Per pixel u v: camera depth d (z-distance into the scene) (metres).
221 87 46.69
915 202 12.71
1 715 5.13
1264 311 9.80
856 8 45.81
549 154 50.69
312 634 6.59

* * *

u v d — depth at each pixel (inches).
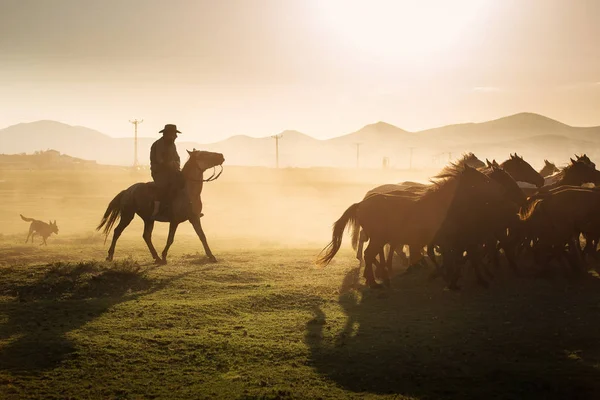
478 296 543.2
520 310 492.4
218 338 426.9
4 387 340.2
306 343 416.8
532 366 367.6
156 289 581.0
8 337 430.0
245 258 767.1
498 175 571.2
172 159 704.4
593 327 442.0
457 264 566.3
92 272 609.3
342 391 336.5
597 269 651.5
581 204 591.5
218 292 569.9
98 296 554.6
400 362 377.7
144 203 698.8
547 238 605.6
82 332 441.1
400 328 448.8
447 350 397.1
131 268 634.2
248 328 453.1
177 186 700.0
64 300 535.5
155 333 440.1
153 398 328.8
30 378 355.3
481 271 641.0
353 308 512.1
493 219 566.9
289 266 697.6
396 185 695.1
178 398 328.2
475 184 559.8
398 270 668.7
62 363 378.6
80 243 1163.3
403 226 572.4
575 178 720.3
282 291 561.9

### [Exercise objective]
Your task for the entries above: copy exactly the span starting with the line with "Per pixel u" and going on through the line with "312 634 6.59", both lines included, and nothing else.

### [Task result]
Per pixel u v: camera depth d (z-distance into the scene) (metres).
221 87 46.69
915 202 12.71
1 715 5.13
1264 311 9.80
856 8 45.81
549 154 50.69
312 634 6.59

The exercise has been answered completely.